Another major goal of the postmortem, Asher said, is to figure out how to win back the suburban areas in the state that have trended away from Republicans in recent years, chief among them Philadelphia’s vote-rich collar counties.
The stakes of the report are high not just for upcoming elections but also the state party itself. The GOP’s lackluster showing during the 2022 cycle spurred chatter of potential candidates looking at challenging Tabas, whose term ends in 2025. No one has declared a bid yet.
“The county parties and state party have become more of a social club with really well-intentioned people rather than operations that help elect Republicans,” said a top Pennsylvania GOP campaign aide this cycle who was granted anonymity to speak frankly. “They need to get back in the business of actually talking to friends and neighbors about the candidates and getting them registered and to vote.”
In a statement, Tabas said, "Last year we executed record registration drives and very expansive GOTV efforts, but going forward I’m calling our leaders to collaborate on the mission of turning what has been a mail-in ballot deficit into a winning advantage."
Along with Asher and Meuser, other elected officials such as Rep. Lloyd Smucker and state Senate President Pro Tempore Kim Ward are helping fund the project.
Republicans insist that they will use the postmortem to address sensitive topics. Meuser said that the impacts of Trump and the “Stop the Steal” movement on the midterms “have to” be looked at, along with things such as immigration and inflation. Republicans also said their analysis isn’t shying away from examining how the end of Roe v. Wade affected the election. Gov.-elect Josh Shapiro, a Democrat, made a central part of his campaign his Republican opponent Doug Mastriano’s support of an abortion ban with no exceptions for rape, incest or the life of the mother. In exit polls, a plurality of voters in Pennsylvania ranked abortion as their top issue.
“Clearly that issue played more of a role than most political pundits, particularly Republicans — no, let’s just rephrase that, Republican pundits — gave it weight,” said Meuser. The question, he added, is, “What’s the way you can say it without being offensive? … To me, there’s definitely a reasonable way of maintaining my pro-life position without being offensive to others.”
Other initiatives that Pennsylvania Republicans are embarking on in the wake of the 2022 midterms include establishing a vote-by-mail strategy.
After last year’s races, many Republicans in the state and nation came to the determination that their recent war against mail voting cost them. The state GOP is launching a mail-in ballot task force to look at the problem. According to an internal email, Rep.
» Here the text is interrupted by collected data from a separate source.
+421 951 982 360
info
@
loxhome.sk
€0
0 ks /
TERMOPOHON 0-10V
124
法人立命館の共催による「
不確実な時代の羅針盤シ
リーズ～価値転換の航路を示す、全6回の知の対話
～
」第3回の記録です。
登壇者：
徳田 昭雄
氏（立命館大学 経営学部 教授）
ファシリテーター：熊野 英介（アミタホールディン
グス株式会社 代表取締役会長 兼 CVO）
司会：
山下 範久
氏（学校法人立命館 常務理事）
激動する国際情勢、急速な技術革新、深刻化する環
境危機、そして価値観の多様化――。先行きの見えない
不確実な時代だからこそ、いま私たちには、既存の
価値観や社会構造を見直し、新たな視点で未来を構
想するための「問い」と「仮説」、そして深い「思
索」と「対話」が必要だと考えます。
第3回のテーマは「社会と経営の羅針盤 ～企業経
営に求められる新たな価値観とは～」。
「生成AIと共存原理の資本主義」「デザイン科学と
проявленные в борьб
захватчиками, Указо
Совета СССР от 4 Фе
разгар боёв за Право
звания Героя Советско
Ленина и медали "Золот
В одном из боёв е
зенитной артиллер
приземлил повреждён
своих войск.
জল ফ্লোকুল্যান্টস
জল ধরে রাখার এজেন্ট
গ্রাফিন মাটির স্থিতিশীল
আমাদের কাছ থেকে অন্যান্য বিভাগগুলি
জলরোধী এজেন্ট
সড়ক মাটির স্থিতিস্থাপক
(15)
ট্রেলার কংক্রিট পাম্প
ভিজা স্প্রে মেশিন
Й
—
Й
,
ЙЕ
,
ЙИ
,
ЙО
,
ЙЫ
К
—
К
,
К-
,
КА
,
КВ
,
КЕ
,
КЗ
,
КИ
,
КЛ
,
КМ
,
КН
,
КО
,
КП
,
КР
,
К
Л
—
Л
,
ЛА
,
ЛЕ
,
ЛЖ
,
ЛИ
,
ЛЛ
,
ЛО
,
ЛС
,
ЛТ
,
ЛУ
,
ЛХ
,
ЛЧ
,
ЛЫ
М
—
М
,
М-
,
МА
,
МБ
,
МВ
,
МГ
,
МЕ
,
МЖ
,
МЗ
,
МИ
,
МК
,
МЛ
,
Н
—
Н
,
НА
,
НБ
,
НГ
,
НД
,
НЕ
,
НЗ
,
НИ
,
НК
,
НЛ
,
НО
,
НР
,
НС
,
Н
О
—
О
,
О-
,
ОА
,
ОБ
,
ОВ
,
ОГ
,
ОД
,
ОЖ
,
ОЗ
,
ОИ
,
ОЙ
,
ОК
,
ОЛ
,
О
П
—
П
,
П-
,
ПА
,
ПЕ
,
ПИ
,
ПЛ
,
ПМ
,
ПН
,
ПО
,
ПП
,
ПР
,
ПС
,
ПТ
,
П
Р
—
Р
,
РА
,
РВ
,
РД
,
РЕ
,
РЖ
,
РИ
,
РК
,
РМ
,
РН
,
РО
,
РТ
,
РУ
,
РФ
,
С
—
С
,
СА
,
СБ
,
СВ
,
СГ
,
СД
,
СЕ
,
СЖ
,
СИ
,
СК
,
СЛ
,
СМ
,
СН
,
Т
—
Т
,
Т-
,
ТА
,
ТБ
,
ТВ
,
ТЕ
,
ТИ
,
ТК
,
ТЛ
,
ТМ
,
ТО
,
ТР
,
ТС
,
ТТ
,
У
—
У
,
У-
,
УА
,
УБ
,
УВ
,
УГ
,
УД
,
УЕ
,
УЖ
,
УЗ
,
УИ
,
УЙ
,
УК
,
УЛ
G.T. Thompson, State Treasurer Stacy Garrity, State Auditor General Timothy DeFoor and state House Republican Leader Bryan Cutler are among those who have joined the task force.
“Most folks now on the Republican side recognize that if one party is voting for 50 days and the other party is voting for 13 hours, the party voting for 50 days is going to have a higher turnout,” said Andy Reilly, a Republican National Committee member in Pennsylvania who has also been tapped to sit on the task force. “We have to embrace it and convince the Republican voters that there's integrity with the mail-in voting process, i.e. that their vote will count.”
That’s perhaps the lesson from 2022 that, at this point, the largest number of Pennsylvania Republicans can agree on.
“What I can tell you definitively is that mail-in ballots and voting by mail is a top priority for us,” said Tabas.